TAREFA PROPOSTA: Por favor, transcreva do trecho sobre bebês reborn a parte entre "- Diversos vídeos" e "em Araraquara (SP).", inclusive.

TRECHO PARA LEITURA:
>>
Esse é o caso dos bebês reborn. Há tantas histórias malucas virais nas redes que coisas claramente falsas estão sendo tratadas como se fossem verídicas:
- As imagens de um protesto pelos direitos de bebês reborn em Araraquara (SP) são, na verdade, uma piada feita pelo perfil satírico Dolangue News;
- Vídeos humorísticos, como o da criadora de conteúdo @sheraazade, também têm sido compartilhados como se mostrassem mães indignadas com as negativas médicas que suas bonecas têm recebido;
- Outro post satírico que viralizou como real dizia que uma mãe teria exigido “teste de DNA” de sua bebê reborn para que o pai “assumisse a paternidade”. O post real foi publicado pelo criador de conteúdo @sergiomaia;
- Também circulou como se fosse verídico um vídeo de humor que dizia que mães de bebês reborn teriam feito um protesto pedindo por direitos das bonecas em Minas Gerais;
- A descontextualização atinge também casos mais sérios: a gravação de uma mulher amarrada a uma maca não mostra uma “mãe de bebê reborn” que foi presa após pedir atendimento para sua boneca. As gravações inseriram a legenda com informação falsa no vídeo de uma mulher que teve um surto psicótico e precisou ser internada;

- Diversos vídeos de mulheres reclamando sobre o atendimento em hospitais ou postos de saúde também têm sido descontextualizados para sugerir que se trata de mães de bebês reborn indignadas porque suas bonecas teriam tido tratamento negado;
- Outro exemplo é o da imagem de uma mulher algemada a um corredor de hospital, que circula com a legenda “Bebê reborn com 40 graus de febre e médico se recusa a atender”. Na verdade, o registro foi feito em 2022 e mostra uma mulher presa após dar café com açúcar para pacientes diabéticos e brigar com os funcionários da Santa Casa de Misericórdia, em Araraquara (SP).
<<
MATERIAL FORNECIDO:
>>
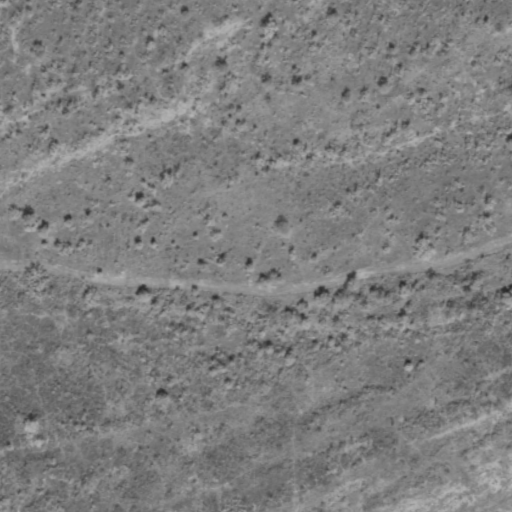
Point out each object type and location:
road: (257, 291)
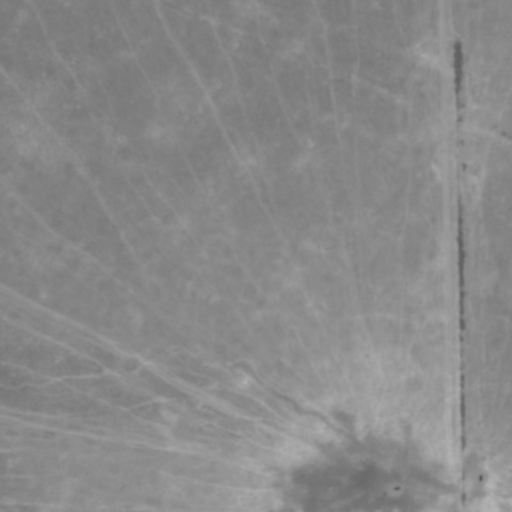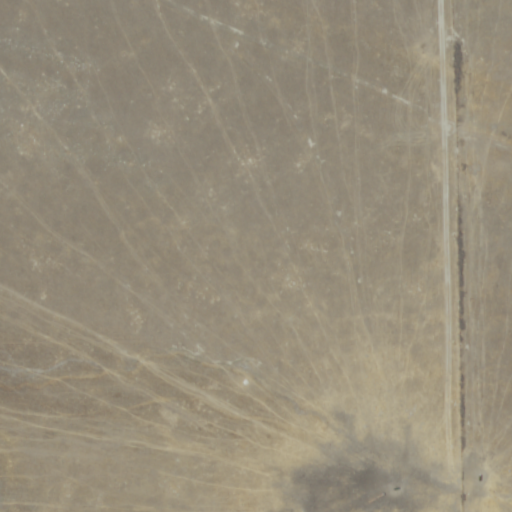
<<
RESPOSTA ESPERADA:
- Diversos vídeos de mulheres reclamando sobre o atendimento em hospitais ou postos de saúde também têm sido descontextualizados para sugerir que se trata de mães de bebês reborn indignadas porque suas bonecas teriam tido tratamento negado;
- Outro exemplo é o da imagem de uma mulher algemada a um corredor de hospital, que circula com a legenda “Bebê reborn com 40 graus de febre e médico se recusa a atender”. Na verdade, o registro foi feito em 2022 e mostra uma mulher presa após dar café com açúcar para pacientes diabéticos e brigar com os funcionários da Santa Casa de Misericórdia, em Araraquara (SP).